- [REQUIREMENT]:
Restate all of the material, keeping every line identical to the original.

- [GIVEN MATERIAL]:
···
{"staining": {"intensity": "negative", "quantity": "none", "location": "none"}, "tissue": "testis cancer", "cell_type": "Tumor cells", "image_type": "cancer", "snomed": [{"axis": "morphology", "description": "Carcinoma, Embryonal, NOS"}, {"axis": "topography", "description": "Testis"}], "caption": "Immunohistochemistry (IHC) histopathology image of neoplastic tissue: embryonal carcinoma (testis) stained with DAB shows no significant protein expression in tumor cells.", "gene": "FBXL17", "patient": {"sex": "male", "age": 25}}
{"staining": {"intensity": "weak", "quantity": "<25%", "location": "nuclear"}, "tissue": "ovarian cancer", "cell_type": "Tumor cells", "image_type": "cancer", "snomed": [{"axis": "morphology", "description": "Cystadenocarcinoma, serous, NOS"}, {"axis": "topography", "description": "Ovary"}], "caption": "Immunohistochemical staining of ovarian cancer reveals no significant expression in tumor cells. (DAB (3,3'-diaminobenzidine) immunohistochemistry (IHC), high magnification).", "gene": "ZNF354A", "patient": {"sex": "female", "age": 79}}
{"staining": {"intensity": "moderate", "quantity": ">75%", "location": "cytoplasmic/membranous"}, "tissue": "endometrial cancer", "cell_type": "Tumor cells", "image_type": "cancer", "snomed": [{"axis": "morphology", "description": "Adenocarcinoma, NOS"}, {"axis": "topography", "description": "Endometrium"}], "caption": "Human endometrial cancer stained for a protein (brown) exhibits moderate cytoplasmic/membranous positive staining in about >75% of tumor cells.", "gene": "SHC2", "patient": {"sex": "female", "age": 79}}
···
- [COMPLETED EXERCISE]:
{"staining": {"intensity": "negative", "quantity": "none", "location": "none"}, "tissue": "testis cancer", "cell_type": "Tumor cells", "image_type": "cancer", "snomed": [{"axis": "morphology", "description": "Carcinoma, Embryonal, NOS"}, {"axis": "topography", "description": "Testis"}], "caption": "Immunohistochemistry (IHC) histopathology image of neoplastic tissue: embryonal carcinoma (testis) stained with DAB shows no significant protein expression in tumor cells.", "gene": "FBXL17", "patient": {"sex": "male", "age": 25}}
{"staining": {"intensity": "weak", "quantity": "<25%", "location": "nuclear"}, "tissue": "ovarian cancer", "cell_type": "Tumor cells", "image_type": "cancer", "snomed": [{"axis": "morphology", "description": "Cystadenocarcinoma, serous, NOS"}, {"axis": "topography", "description": "Ovary"}], "caption": "Immunohistochemical staining of ovarian cancer reveals no significant expression in tumor cells. (DAB (3,3'-diaminobenzidine) immunohistochemistry (IHC), high magnification).", "gene": "ZNF354A", "patient": {"sex": "female", "age": 79}}
{"staining": {"intensity": "moderate", "quantity": ">75%", "location": "cytoplasmic/membranous"}, "tissue": "endometrial cancer", "cell_type": "Tumor cells", "image_type": "cancer", "snomed": [{"axis": "morphology", "description": "Adenocarcinoma, NOS"}, {"axis": "topography", "description": "Endometrium"}], "caption": "Human endometrial cancer stained for a protein (brown) exhibits moderate cytoplasmic/membranous positive staining in about >75% of tumor cells.", "gene": "SHC2", "patient": {"sex": "female", "age": 79}}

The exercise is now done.